Women's risk of death, although small, is three to seven times higher than during vaginal delivery, says the American College of Obstetricians and Gynecologists. They also have longer hospital stays, a higher risk of post-delivery infection and increased pain.
Almost 17 percent of first-time mothers had a Caesarean last year, a 5 percent jump, the CDC reported.
Part of the reason is that more women are opting for a Caesarean even though they are healthy enough to avoid one. There is no data on exactly how often this happens, although "patient-choice Caesareans" are being done around the country.
Some obstetricians say it is wrong to operate without a medical reason while others say it is paternalistic not to let women choose.

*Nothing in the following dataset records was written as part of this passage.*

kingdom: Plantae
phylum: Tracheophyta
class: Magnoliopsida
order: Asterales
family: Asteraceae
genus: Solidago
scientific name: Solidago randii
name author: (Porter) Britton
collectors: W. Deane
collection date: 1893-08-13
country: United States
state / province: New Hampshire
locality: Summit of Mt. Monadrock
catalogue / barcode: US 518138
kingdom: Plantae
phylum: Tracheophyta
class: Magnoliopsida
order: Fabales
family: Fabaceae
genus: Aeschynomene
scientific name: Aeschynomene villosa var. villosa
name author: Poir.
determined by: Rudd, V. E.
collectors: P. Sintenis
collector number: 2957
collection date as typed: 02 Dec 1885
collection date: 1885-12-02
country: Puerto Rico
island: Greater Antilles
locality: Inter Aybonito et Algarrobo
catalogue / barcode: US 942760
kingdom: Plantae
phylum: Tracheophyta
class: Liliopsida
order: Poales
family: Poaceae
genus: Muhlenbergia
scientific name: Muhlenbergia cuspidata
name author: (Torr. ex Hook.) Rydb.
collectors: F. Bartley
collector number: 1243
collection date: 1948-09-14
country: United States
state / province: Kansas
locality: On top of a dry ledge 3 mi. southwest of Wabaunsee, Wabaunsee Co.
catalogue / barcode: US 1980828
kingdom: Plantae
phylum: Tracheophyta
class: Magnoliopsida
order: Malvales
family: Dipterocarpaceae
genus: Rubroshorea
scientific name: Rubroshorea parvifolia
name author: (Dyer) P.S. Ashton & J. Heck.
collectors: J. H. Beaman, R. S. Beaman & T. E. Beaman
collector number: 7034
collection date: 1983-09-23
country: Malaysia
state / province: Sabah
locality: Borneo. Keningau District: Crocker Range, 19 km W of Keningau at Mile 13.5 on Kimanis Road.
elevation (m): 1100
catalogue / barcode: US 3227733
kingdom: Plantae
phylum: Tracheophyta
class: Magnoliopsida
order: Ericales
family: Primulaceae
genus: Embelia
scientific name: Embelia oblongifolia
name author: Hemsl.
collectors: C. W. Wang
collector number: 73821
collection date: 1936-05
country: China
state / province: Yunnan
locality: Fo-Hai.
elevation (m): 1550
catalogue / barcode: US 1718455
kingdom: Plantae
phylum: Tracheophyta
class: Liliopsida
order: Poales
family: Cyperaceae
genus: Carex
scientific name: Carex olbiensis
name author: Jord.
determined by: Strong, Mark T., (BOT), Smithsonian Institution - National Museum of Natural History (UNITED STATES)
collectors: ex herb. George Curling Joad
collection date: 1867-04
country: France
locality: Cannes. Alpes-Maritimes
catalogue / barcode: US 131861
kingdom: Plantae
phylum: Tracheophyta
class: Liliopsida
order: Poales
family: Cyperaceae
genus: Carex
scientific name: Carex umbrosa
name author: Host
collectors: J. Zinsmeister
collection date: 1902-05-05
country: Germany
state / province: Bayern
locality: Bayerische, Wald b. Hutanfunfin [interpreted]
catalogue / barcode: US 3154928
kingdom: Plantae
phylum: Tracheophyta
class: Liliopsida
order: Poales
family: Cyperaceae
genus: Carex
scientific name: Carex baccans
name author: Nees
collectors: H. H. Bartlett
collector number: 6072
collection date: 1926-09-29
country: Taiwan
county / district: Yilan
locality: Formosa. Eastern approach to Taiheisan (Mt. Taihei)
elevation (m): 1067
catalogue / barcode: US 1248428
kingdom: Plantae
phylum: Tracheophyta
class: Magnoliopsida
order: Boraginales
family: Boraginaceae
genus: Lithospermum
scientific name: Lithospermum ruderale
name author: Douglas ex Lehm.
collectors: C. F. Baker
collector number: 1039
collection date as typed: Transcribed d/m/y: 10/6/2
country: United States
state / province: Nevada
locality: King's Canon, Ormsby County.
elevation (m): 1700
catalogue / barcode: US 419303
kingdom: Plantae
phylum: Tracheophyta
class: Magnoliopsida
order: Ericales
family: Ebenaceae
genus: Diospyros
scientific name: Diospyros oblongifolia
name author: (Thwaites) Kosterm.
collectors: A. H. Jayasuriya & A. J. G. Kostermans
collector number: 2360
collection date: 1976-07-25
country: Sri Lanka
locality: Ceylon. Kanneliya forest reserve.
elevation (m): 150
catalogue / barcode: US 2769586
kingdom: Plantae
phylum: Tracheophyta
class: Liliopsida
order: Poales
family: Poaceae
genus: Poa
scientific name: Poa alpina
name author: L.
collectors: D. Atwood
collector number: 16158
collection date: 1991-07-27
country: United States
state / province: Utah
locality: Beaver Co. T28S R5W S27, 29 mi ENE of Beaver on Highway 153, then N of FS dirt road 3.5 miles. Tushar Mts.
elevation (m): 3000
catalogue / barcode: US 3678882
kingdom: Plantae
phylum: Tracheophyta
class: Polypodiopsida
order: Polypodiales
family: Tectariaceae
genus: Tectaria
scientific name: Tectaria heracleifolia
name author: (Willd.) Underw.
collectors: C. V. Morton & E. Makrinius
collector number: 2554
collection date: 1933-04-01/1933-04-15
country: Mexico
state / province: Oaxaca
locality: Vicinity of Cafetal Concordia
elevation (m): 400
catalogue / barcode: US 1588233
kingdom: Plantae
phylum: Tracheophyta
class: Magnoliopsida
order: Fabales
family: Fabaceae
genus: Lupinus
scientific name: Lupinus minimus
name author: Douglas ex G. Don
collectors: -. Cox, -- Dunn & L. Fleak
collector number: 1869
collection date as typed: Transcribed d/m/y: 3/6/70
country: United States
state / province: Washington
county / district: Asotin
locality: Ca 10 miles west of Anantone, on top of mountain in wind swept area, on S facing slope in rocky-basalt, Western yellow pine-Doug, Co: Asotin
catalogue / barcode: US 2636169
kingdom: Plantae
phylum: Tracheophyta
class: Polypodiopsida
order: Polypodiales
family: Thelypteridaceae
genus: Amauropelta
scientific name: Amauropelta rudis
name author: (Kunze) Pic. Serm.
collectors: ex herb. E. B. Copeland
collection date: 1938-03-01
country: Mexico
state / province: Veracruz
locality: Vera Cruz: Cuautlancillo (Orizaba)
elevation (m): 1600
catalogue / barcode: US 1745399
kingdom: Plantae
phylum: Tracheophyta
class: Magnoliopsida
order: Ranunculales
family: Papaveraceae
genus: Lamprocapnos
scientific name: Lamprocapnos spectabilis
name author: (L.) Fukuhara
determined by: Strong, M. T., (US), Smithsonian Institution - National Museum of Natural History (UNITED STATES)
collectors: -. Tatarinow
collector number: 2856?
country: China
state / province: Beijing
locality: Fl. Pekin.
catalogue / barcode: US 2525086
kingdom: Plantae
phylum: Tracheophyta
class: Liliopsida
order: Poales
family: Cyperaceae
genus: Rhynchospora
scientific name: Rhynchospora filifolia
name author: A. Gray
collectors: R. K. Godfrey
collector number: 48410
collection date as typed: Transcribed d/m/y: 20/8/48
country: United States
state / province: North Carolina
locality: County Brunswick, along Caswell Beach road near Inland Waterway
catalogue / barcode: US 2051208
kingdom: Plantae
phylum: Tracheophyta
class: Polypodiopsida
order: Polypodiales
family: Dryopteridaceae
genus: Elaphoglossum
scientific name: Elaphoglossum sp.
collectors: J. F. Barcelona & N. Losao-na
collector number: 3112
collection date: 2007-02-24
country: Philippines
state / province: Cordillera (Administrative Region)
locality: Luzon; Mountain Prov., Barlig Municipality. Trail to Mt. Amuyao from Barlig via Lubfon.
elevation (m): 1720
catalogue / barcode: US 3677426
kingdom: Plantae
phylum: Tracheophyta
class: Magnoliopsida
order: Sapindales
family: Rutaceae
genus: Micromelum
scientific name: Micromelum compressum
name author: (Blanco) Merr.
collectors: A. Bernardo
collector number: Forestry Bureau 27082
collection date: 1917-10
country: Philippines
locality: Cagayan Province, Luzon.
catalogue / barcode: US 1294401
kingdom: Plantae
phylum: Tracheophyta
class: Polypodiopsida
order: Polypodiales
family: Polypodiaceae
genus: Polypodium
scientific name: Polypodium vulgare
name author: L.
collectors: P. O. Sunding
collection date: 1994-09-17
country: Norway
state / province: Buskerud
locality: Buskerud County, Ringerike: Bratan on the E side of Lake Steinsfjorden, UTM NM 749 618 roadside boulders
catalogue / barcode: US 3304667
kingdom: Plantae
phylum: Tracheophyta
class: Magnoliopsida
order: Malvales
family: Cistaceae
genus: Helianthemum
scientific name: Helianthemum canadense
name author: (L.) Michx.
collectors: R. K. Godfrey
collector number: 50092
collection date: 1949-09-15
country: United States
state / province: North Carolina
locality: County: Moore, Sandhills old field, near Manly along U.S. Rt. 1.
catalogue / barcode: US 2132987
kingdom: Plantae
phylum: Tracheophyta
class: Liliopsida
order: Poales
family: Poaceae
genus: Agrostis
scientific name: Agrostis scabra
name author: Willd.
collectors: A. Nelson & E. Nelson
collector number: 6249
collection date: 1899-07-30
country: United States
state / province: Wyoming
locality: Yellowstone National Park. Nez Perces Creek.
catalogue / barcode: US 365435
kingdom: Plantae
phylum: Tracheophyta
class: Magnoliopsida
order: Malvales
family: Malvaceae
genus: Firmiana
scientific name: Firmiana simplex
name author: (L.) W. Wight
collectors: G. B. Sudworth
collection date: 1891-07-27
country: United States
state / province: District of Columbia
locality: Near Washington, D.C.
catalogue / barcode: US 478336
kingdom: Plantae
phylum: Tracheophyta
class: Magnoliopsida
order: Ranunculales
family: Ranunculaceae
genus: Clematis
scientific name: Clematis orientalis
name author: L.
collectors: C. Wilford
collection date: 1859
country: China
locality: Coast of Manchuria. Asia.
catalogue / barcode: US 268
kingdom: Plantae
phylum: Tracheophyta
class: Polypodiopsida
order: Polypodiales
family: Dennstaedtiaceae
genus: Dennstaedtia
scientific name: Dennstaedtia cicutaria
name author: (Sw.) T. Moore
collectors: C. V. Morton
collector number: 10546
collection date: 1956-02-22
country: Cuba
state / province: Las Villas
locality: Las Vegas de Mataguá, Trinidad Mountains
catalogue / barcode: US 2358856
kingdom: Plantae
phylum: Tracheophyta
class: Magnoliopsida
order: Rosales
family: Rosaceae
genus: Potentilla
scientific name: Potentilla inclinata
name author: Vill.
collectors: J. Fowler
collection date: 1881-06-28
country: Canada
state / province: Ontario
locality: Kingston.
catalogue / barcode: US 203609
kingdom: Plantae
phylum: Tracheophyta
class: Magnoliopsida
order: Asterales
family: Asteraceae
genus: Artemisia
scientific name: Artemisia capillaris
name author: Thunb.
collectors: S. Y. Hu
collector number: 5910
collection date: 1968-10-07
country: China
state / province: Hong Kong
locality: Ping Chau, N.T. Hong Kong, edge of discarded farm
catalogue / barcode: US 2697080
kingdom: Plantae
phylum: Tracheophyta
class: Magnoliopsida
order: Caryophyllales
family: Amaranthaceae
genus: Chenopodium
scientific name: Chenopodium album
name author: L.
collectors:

But most Caesareans are repeats. Women who had one C-section are very likely to give birth that way again. Last year, the number of prior-Caesarean mothers who succeeded in giving birth vaginally plummeted by 20 percent.
Studies at teaching hospitals sparked the trend of "vaginal birth after Caesarean," or VBAC, in the early 1990s, showing it was safe to try if the previous surgical cut had been made in the lower, not upper, abdomen.
There is a 1 percent risk of a uterine rupture during VBAC, but the few women who do suffer it fare well if they give birth at hospitals prepared to do emergency Caesareans, said Dr. Bruce Flamm of Kaiser Permanente Medical Center in Riverside, Calif., a spokesman for the obstetricians and gynecologists group.
But by the late 1990s, more women who had had Caesareans were having their subsequent deliveries at community hospitals, which are less prepared to offer emergency surgery, he said.
With the growing crisis of affordable malpractice insurance an additional factor, "I don't see any counterbalancing that is going to bring the C-section rate down" any time soon, Flamm said.